*** Opening of DOCUMENT SEGMENT ***

Lost in Translation



Is language really important for exploring
something more about yourself?


“Every day I feel like I’ve gotten to know myself better.
To know one more language, in my opinion, is to become one more person.
Since I came to this country, I feel more alone, not in a bad or pitying way, but in an inspiring way.
In this way, I can think more and observe more, and when I do that, I hear more voices.
The more voices I hear, the more languages get stuck in my brain.
During this time, I traveled to other Nordic countries, and I can even tell the differences of the language Finnish from the other languages. I think that I know the language, as if I own it, but in reality,
it’s not mine because I still can’t understand it.”

What happens when you speak or hear a
language you don’t know?


Listening to something you literally don’t understand feels so interesting.
I feel like I’m imagine things in my head what people are saying.

*** Close of DOCUMENT SEGMENT ***

▸ PROBLEM
Please say which language the writer of "Lost in Translation" can tell apart from the other Nordic languages. The rows that come next aren't needed for anything here.

*** Opening of RECORDS PROVIDED ***

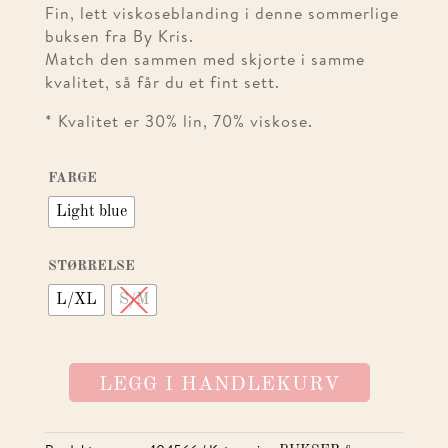
Fin, lett viskoseblanding i denne sommerlige
buksen fra By Kris.
Match den sammen med skjorte i samme
kvalitet, så får du et fint sett.
* Kvalitet er 30% lin, 70% viskose.
FARGE
Light blue
STØRRELSE
L/XL
S/M
LEGG I HANDLEKURV
TONY
PANTS
LIGHT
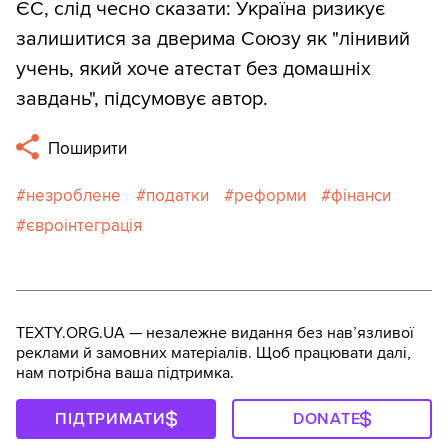
ЄС, слід чесно сказати: Україна ризикує
залишитися за дверима Союзу як "лінивий
учень, який хоче атестат без домашніх
завдань", підсумовує автор.
Поширити
незроблене
податки
реформи
фінанси
євроінтеграція
TEXTY.ORG.UA — незалежне видання без навʼязливої
реклами й замовних матеріалів. Щоб працювати далі,
нам потрібна ваша підтримка.
ПІДТРИМАТИ
DONATE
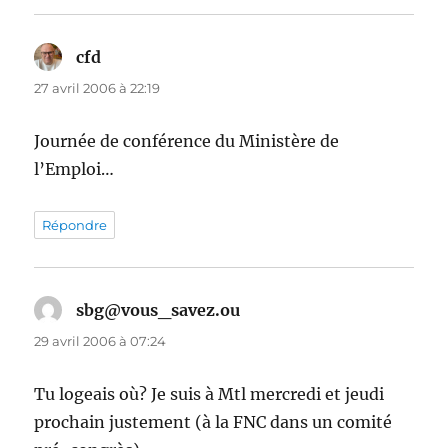
cfd
dit :
27 avril 2006 à 22:19
Journée de conférence du Ministère de
l’Emploi…
Répondre
sbg@vous_savez.ou
dit :
29 avril 2006 à 07:24
Tu logeais où? Je suis à Mtl mercredi et jeudi
prochain justement (à la FNC dans un comité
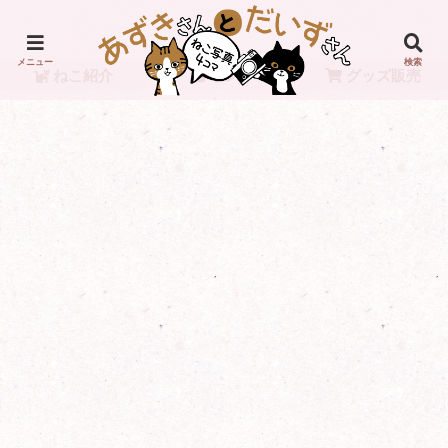
メニュー
検索
ねこ紹介
リンク
グッズ販売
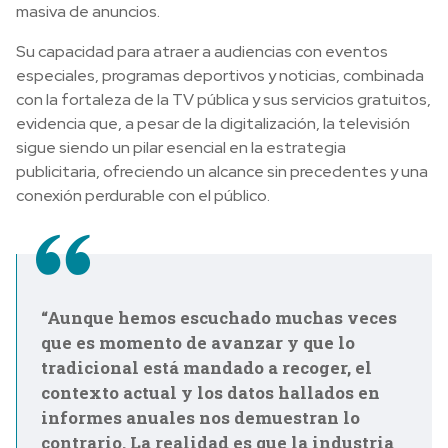
masiva de anuncios.
Su capacidad para atraer a audiencias con eventos
especiales, programas deportivos y noticias, combinada
con la fortaleza de la TV pública y sus servicios gratuitos,
evidencia que, a pesar de la digitalización, la televisión
sigue siendo un pilar esencial en la estrategia
publicitaria, ofreciendo un alcance sin precedentes y una
conexión perdurable con el público.
“Aunque hemos escuchado muchas veces
que es momento de avanzar y que lo
tradicional está mandado a recoger, el
contexto actual y los datos hallados en
informes anuales nos demuestran lo
contrario. La realidad es que la industria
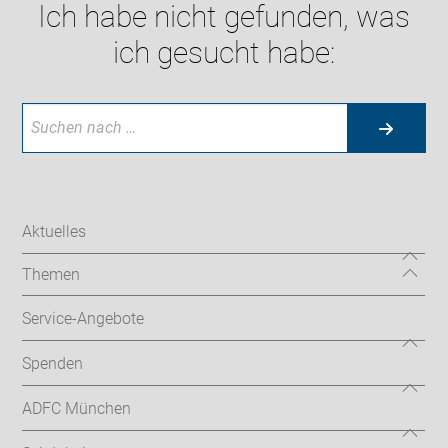
Ich habe nicht gefunden, was
ich gesucht habe:
Aktuelles
Themen
Service-Angebote
Spenden
ADFC München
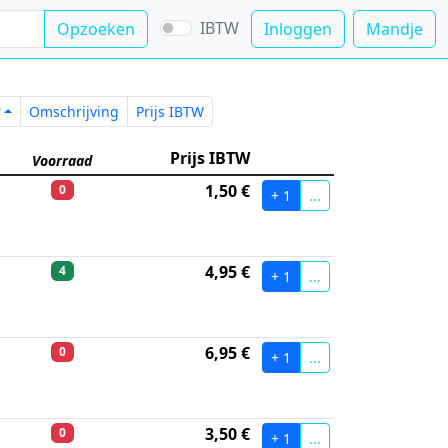
IBTW
Opzoeken
Inloggen
Mandje
Nummer
Omschrijving
Prijs IBTW
r
Omschrijving
Prijs IBTW
Prijs IBTW
Voorraad
1,50 €
0
+ 1
...
4,95 €
4
+ 1
...
6,95 €
0
+ 1
...
3,50 €
0
+ 1
...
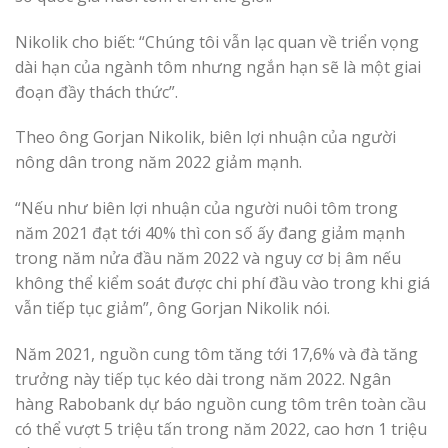
Nikolik cho biết: “Chúng tôi vẫn lạc quan về triển vọng
dài hạn của ngành tôm nhưng ngắn hạn sẽ là một giai
đoạn đầy thách thức”.
Theo ông Gorjan Nikolik, biên lợi nhuận của người
nông dân trong năm 2022 giảm mạnh.
“Nếu như biên lợi nhuận của người nuôi tôm trong
năm 2021 đạt tới 40% thì con số ấy đang giảm mạnh
trong năm nửa đầu năm 2022 và nguy cơ bị âm nếu
không thể kiểm soát được chi phí đầu vào trong khi giá
vẫn tiếp tục giảm”, ông Gorjan Nikolik nói.
Năm 2021, nguồn cung tôm tăng tới 17,6% và đà tăng
trưởng này tiếp tục kéo dài trong năm 2022. Ngân
hàng Rabobank dự báo nguồn cung tôm trên toàn cầu
có thể vượt 5 triệu tấn trong năm 2022, cao hơn 1 triệu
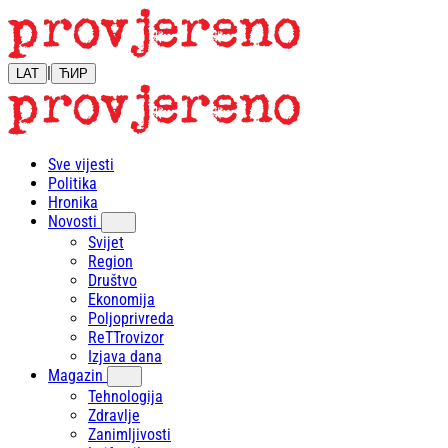
|
LAT
ЋИР
Sve vijesti
Politika
Hronika
Novosti
Svijet
Region
Društvo
Ekonomija
Poljoprivreda
ReTTrovizor
Izjava dana
Magazin
Tehnologija
Zdravlje
Zanimljivosti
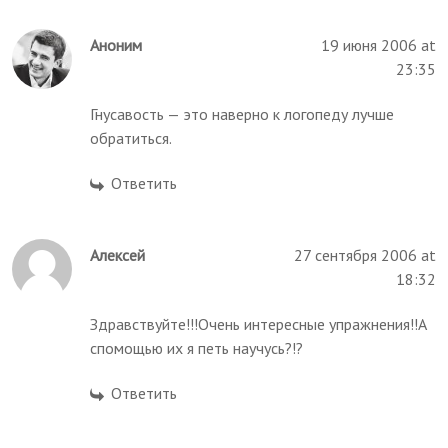
Аноним
19 июня 2006 at
23:35
Гнусавость — это наверно к логопеду лучше
обратиться.
Ответить
Алексей
27 сентября 2006 at
18:32
Здравствуйте!!!Очень интересные упражнения!!А
спомощью их я петь научусь?!?
Ответить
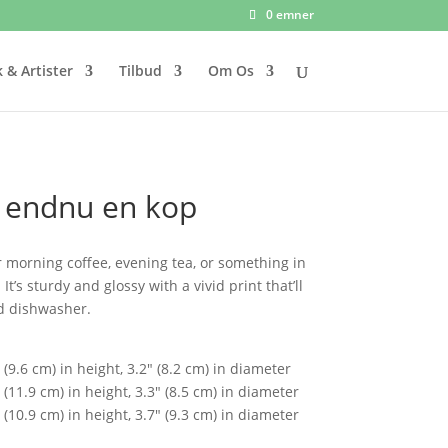
0 emner
 & Artister
Tilbud
Om Os
 endnu en kop
 morning coffee, evening tea, or something in
’s sturdy and glossy with a vivid print that’ll
d dishwasher.
(9.6 cm) in height, 3.2″ (8.2 cm) in diameter
(11.9 cm) in height, 3.3″ (8.5 cm) in diameter
(10.9 cm) in height, 3.7″ (9.3 cm) in diameter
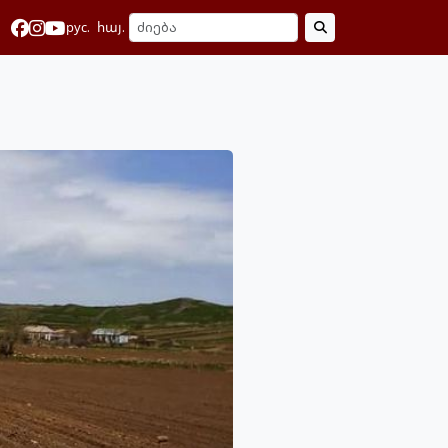
рус.
հայ.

*** Close of RECORDS PROVIDED ***

▸ THE ANSWER
Finnish.